There are going to be some crowds this week. December 21 marks the end of a 5,128-year Mayan cycle, and foreign tourists are already flocking to Mayan sites.
The learned folks over at INAH – Mexico’s anthropology institute – are rolling their eyes at the fuss. They have pooh-poohed any talk that the end of the Mayan cycle means Apocalypse. But I guess they got word not to deter any mini tourism boom among New Age mystics and spiritual adventurers. So they sent out a notice this week to alert tourists of conditions.
If you plan to party like the end of the world is nigh, it’ll be tough.
Be forewarned -- you cannot take the following into Mayan sites: Food, alcohol, backpacks, large bags, coolers, child strollers, bicycles, skates, tripods, firearms, umbrellas or anything sharp.
So that leaves sun tan lotion and a bottle of water.
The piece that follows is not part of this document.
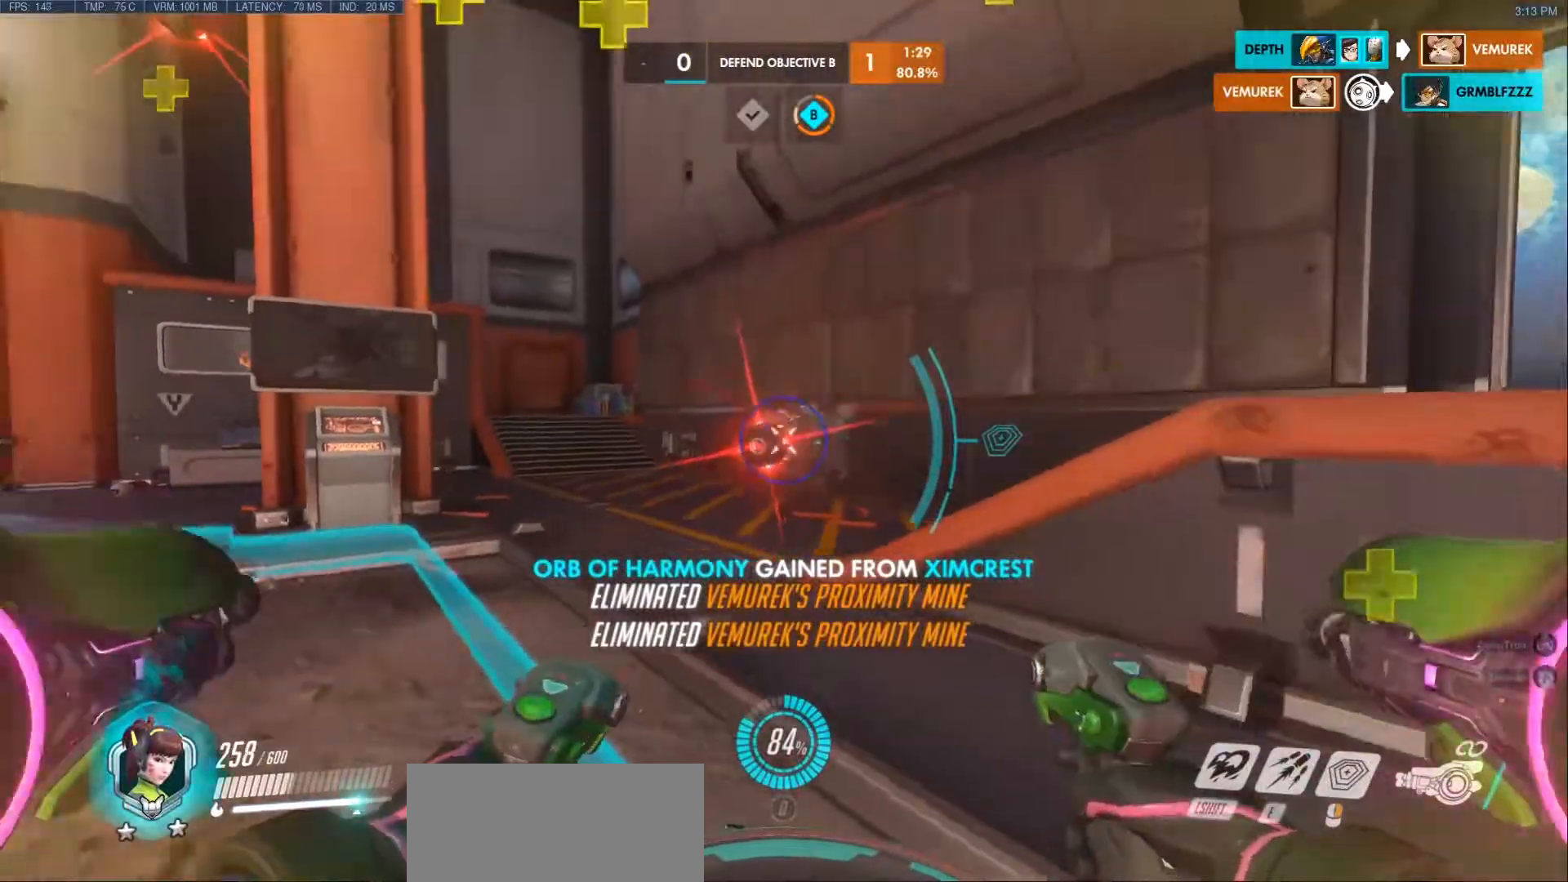
{"keys": ["a"], "mouse": ["left"], "events": [[17, "w", "down"], [400, "w", "up"], [483, "a", "down"]]}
Maybe a hat.
At least you can hydrate while we pass from what the Mayans called the 13th Bak'tun into the next era under the Mayan Long Count calendar.
Luxury hotels in Cancun have been advertising End of the World promotions, replete with oceanfront suites and champagne. But apparently in Guatemala, some hoteliers say projections that 150,000 to 200,000 tourists would flock to the area of the beautiful Tikal ruins in the Peten region were overblown (link in Spanish).
Plenty of famed Mayan sites are open to the public – like Chichen Itza and Uxmal en Yucatan state, Edzna in Campeche, Palenque, Yaxchilan and Bonampak in Chiapas, and Tulum in Quintana Roo – but one key site is closed. That site is El Tortuguero in Tabasco state. It is there where archaeologists discovered Monument 6 – whose inscriptions are the only known reference to the end of the current 13th Bak'tun era and the commencement of a new era.
If you want to get NASA’s outlook on Dec. 21, click here. Here’s a sum up:
“The world will not end in 2012. Our planet has been getting along just fine for more than 4 billion years, and credible scientists worldwide know of no threat associated with 2012.”Britain’s The Guardian newspaper has amusing wall-to-wall coverage of End of the World fever. It notes here that dozens have been arrested in China in recent days for spreading doomsday fever. Russia also has some kooky goings on as citizens buy up emergency supplies.
The paper’s take: “So what is apocalypse fever, then? Just a few bulging pockets of apocalyptic stupidity.”